I can’t measure a lot, or so much, or really, really, really, really. Those are vague descriptors with thresholds that vary from person to person.
Instead, when I see something that I think I want, I ask myself, “is it worth my time?”
And here’s what I mean by that.
My job working with those kids and their families was not a glamorous one. Sometimes, most times, it wasn’t even a comfortable job.
It was nothing like an outpatient, office setting with the comfy chaise lounge for clients as portrayed on television.
This was in the trenches, working one-on-one in their home or school environment. These clients succeeded best working through their difficulties in the moment, in the environment where they’re most comfortable…but it wasn’t where I was most comfortable.
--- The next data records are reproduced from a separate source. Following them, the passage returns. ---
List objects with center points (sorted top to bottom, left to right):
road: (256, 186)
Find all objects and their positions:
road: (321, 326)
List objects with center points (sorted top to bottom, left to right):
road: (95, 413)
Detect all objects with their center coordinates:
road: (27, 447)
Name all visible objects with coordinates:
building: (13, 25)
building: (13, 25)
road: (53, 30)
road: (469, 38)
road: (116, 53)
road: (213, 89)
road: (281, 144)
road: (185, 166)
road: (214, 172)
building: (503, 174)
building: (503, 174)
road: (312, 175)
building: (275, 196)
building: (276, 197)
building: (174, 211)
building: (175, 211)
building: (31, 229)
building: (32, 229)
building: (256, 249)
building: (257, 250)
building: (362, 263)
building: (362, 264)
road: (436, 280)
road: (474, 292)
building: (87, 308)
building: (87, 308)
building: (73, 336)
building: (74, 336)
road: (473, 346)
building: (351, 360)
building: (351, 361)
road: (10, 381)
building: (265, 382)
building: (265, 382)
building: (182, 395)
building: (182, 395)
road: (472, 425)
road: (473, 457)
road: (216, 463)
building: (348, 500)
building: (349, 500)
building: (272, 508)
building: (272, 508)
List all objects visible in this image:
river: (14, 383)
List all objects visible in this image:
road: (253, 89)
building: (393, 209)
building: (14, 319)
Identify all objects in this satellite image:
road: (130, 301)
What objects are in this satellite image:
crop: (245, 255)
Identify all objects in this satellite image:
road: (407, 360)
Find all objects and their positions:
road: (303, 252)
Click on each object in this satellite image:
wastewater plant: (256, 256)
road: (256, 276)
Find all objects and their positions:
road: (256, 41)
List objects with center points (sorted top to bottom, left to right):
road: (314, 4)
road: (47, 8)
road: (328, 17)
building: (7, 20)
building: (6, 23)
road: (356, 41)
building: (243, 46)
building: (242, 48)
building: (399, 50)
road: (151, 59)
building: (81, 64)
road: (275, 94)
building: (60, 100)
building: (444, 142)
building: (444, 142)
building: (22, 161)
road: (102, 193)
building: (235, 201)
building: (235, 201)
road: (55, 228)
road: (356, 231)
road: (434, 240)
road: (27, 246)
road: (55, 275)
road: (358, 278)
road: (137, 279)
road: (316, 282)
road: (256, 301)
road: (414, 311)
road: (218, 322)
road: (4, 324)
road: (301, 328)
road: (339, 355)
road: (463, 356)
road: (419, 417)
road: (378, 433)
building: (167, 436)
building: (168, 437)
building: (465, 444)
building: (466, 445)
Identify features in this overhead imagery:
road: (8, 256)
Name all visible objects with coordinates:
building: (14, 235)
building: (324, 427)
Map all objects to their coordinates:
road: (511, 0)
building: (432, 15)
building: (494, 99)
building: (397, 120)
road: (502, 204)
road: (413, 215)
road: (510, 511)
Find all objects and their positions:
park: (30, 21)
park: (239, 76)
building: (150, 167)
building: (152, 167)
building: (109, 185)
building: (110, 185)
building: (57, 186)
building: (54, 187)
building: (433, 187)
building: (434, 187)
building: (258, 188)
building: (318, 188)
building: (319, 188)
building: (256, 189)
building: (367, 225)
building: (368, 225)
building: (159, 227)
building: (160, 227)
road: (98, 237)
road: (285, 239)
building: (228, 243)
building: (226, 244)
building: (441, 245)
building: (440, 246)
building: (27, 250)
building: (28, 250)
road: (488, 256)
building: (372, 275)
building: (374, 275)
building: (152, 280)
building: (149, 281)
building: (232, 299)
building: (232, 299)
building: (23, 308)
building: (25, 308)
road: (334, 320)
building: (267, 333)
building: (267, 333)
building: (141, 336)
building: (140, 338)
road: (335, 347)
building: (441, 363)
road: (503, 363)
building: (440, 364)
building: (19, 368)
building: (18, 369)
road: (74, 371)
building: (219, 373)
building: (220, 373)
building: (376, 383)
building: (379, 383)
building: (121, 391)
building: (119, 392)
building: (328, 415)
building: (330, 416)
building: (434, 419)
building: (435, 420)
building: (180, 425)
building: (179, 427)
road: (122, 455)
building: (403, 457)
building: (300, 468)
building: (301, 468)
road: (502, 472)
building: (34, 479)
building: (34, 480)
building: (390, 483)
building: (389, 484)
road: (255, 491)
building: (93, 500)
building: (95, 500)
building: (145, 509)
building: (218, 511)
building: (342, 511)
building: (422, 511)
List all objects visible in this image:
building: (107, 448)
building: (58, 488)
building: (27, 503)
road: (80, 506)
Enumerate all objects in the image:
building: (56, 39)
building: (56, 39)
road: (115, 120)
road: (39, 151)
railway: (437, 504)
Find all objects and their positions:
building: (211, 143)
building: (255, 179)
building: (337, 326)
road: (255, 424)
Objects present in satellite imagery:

The vast majority of my clients also lived in poverty and some of them in downright squalor within impoverished neighborhoods.
I sometimes had teenage clients that were much larger than me and quite frankly, I was afraid of them. They had a tendency towards violence and here I was pushing them to think and act in ways which they were resistant to.
It was emotionally rewarding work when there were breakthroughs, but also very draining and very often, not work I particularly enjoyed.
I also wasn’t very well compensated, as most social services individuals are not. So, given all of that, when I ask if something is worth my time, I have to really stop and think:
is that $100 pair of heels worth five hours of in-the-trenches, avoiding-the-filth, fearing-for-my-safety, work?
It is much easier to put something back on the shelf when it’s framed that way.
Even if you love your job, you’re still trading your time away from other things you love in order to purchase said “wants.”
Is a new $4.000 HD TV really worth trading say, 100 hours of your time away from your spouse, your children, your fur babies, your favorite vacation spot, or whatever else you may truly love?
And if you don’t have the cash to pay for that item and put it on credit?
Well, it could be even more than 100 hours then.
Hmm, food for thought.
But I’m a stay-at-home mom now, so I’m not trading my time anymore, right? I can practically hear all of my regular readers who know my backstory mumbling this under their breath.
Well, that’s true, I’m not trading my time anymore. Now I’m trading my husband’s time when I spend money—and that makes me even more reluctant to spend.
I know his feelings about his job and I know where he’d like to spend his time—and where I’d like him to spend his time.
So, whenever I want for something frivolous, I now think to myself, am I willing to trade X number of hours of my husband’s time away from our family just so I can have this item?
I kinda like the guy, you know?!
So, more often than not, that answer is no.
You’re retired and don’t trade your time, you say? Well, is that item worth trading away future earnings on reinvested dividends rather than cashing them out?
Is it worth the interest you’ll lose by taking an IRA withdrawal?
Whatever your situation, find a way to measure what a purchase is costing, outside of the dollar amount, and then evaluate its worth to you. A designer handbag may be worth what the retailer is asking because of quality and brand recognition. But is the price tag worth what you will be giving up?
How about you? Do you have a way to measure your wants and determine worth before making a purchase? I would love to hear if it makes a difference in your finances!